What Cramer doesn’t understand can hurt his viewers …

January 28th, 2010 Comments off

Switching stations, I heard the first minute of his show this evening, saying “ investors are looking for a reason to sell.”

Someone please tell Mr. Cramer, large investors look to make money, and will sell if they have information not reflected in the current price of the security. If someone sells, someone who holds the opposite opinion buys.

But what he doesn’t really understand, and something I have been pointing out the past three months, is that current financial risk is greater than stocks are pricing in. When we called the market bottom in March, we did so as free cash flow increased, discretionary expenses were being reigned in, and valuations were low.

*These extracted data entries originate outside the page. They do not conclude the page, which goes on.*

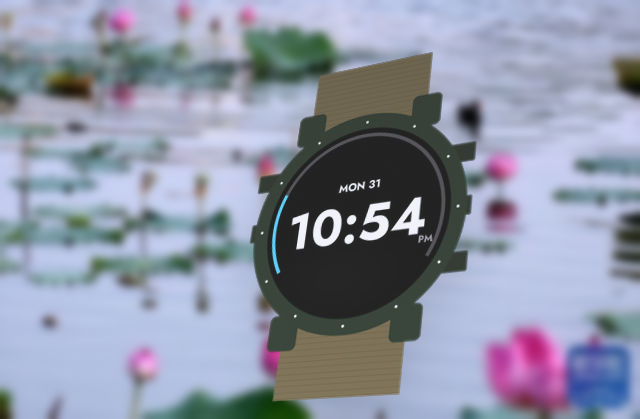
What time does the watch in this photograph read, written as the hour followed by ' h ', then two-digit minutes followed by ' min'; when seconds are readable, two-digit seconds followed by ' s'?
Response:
10 h 54 min
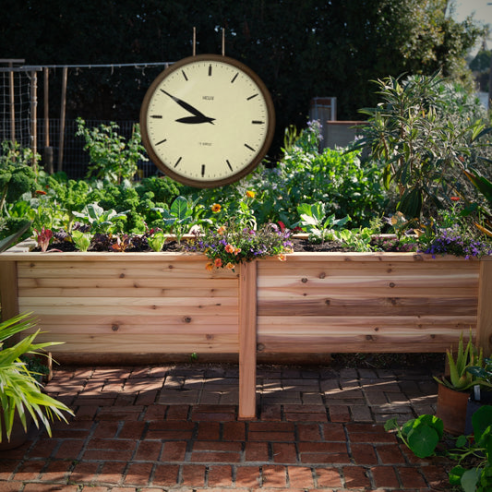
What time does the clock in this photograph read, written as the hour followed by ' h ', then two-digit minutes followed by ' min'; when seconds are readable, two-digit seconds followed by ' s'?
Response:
8 h 50 min
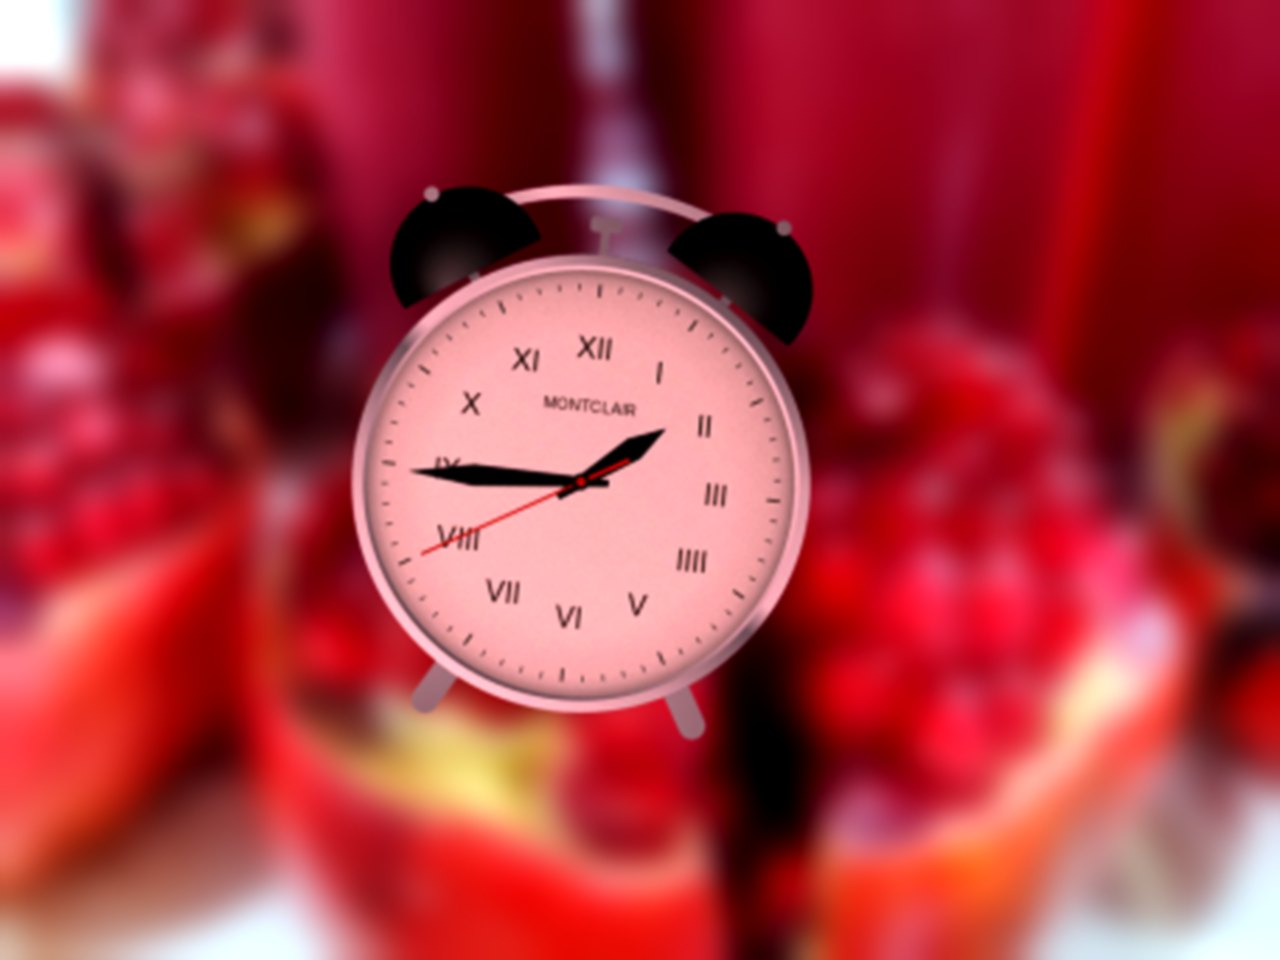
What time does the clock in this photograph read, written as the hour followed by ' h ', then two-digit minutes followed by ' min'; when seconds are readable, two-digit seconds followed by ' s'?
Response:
1 h 44 min 40 s
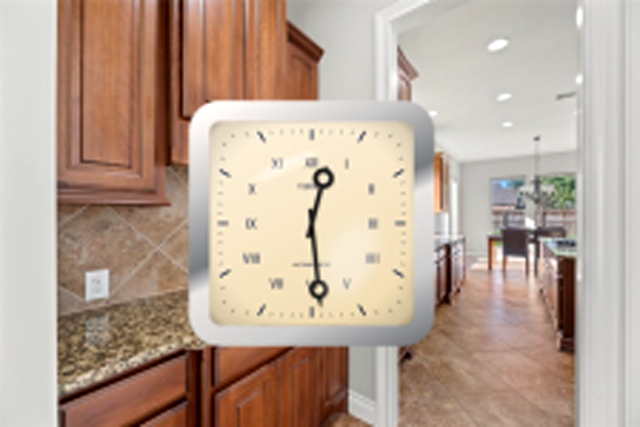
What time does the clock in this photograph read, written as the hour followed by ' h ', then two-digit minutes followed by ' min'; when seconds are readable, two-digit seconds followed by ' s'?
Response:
12 h 29 min
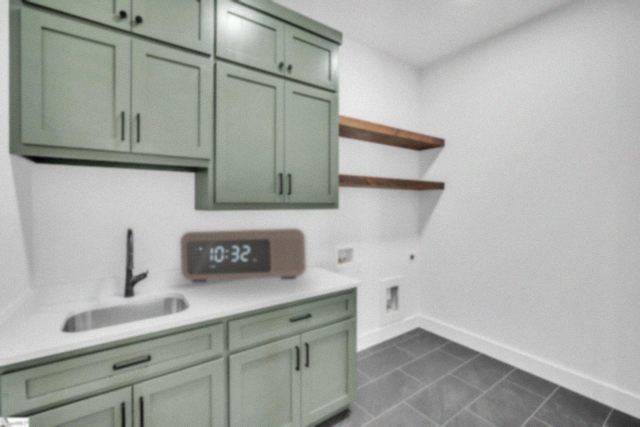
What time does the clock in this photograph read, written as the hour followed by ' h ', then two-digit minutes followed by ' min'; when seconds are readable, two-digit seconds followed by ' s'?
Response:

Over the past quarter, we are finding cash flows, adjusted for discretionary spending growing very modestly, credit health, as measured by our credit model (which incorporates everything from revenue and tax rate stability to yield spreads and off balance sheet debt, and everything in between), showing just minor improvement over the prior quarter. Yet, stocks were rising such that the free cash flow yield was approaching 4%.

And that is why stocks have, in general, declined. Not because “investors are looking for a reason to sell.”

We stated three months ago that although stocks almost never sell precisely at fair value, they were about 10% overvalued. Today, they are about 4% overvalued, based on a 3.6% 10-year Treasury bond, and a 8.4% cost of equity capital.